Alaska builds for future at King’s Lake Camp
SHELBY McMASTERS AND Ashley Brackenbury (l-r) renew their friendship at summer camp.
BY JENNI RAGLAND –
The Alaska Division always dreamed of having its own camp. In December 1996 the dream became a reality as ownership of King’s Lake Camp, built in the 1930s, was transferred to The Salvation Army.
Although many of the facilities were rustic and in need of repair, the basic buildings were in place. Following renovation of the kitchen and other minor repairs, the Army’s King’s Lake Camp officially welcomed its first campers in June 1999.
The 226-acre camp includes 23 cabins, chapel, dining facility, multi-purpose building, band shell, covered picnic area, and playground equipment, with beautiful views of the lake and mountains all around.
The Army’s challenge and vision was to re-establish the camp as a place that allows for positive change in the hearts and lives of campers, both children and adults.
In order to achieve this vision, the camp advisory council and staff are working to develop a master plan that will address short and long-term facility and program needs that will continue to better serve people involved in our local ministries and the community.

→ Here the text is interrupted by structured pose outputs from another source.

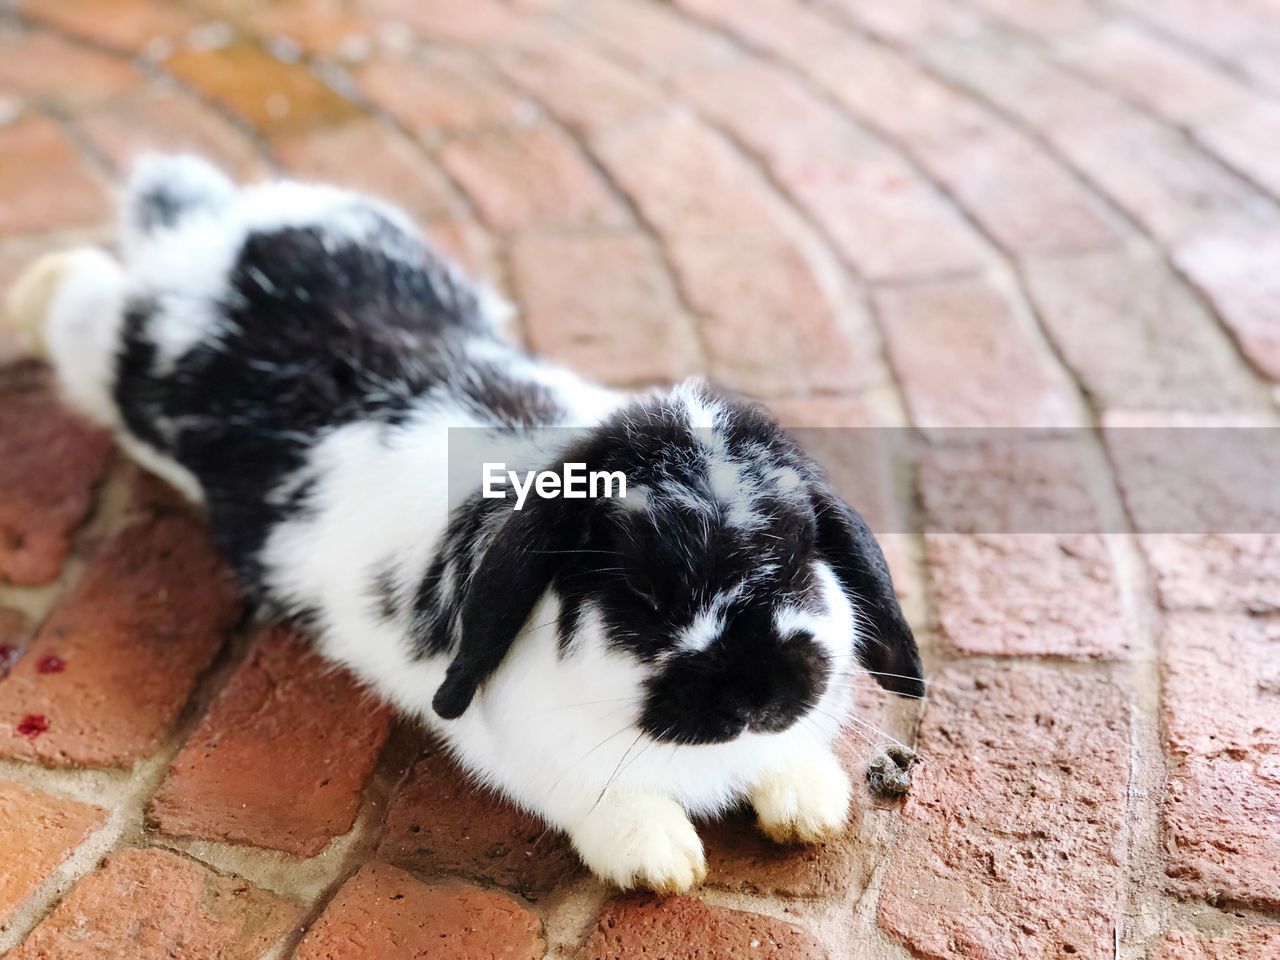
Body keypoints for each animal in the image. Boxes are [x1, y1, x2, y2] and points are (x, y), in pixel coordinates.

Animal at [0, 156, 921, 896]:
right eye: (642, 589)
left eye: (801, 554)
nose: (757, 689)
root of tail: (222, 229)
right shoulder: (537, 753)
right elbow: (609, 800)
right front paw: (660, 859)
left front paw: (810, 802)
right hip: (109, 363)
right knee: (70, 291)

Since 1999, the number of camps offered during the summer has doubled and the number of campers has tripled. This year, a teen camp was held for the first time. Last year, less than 20 campers attended community service camp; this year there were close to 50 children. Interest from community groups has also increased, resulting in the camp being rented out most weekends from spring through fall.
The advisory council, under the leadership of Janet Kincaid, has been instrumental in securing donations of materials and labor to stretch our limited funds.
Renovations to the camp facilities include a new bathhouse, electricity and heat to cabins, remodeling the craft house, dining room and kitchen, building a new boathouse, installing a new dock, installing thermal pane windows in the recreation/fellowship hall and landscaping. The territorial mission team helped with renovations last spring.
Donations from the Rasmuson Foundation, Sierra Del Mar, Southwest and Golden State divisions were instrumental to the completion of this project.
Plans for the future include increased number of summer camp programs, increased community awareness of the camp ministry, developing creative programs (wilderness camp), building a recreation field, conference center, and staff and guest cabins, and developing a solid staff recruitment and training plan.
“The camp has changed so much, even in just this past year,” said Divisional Youth & Candidates’ Secretary Captain John Brackenbury. “But even more important than the physical changes we are making to improve the facilities is the opportunity to positively impact future generations of Alaskans through this ministry.”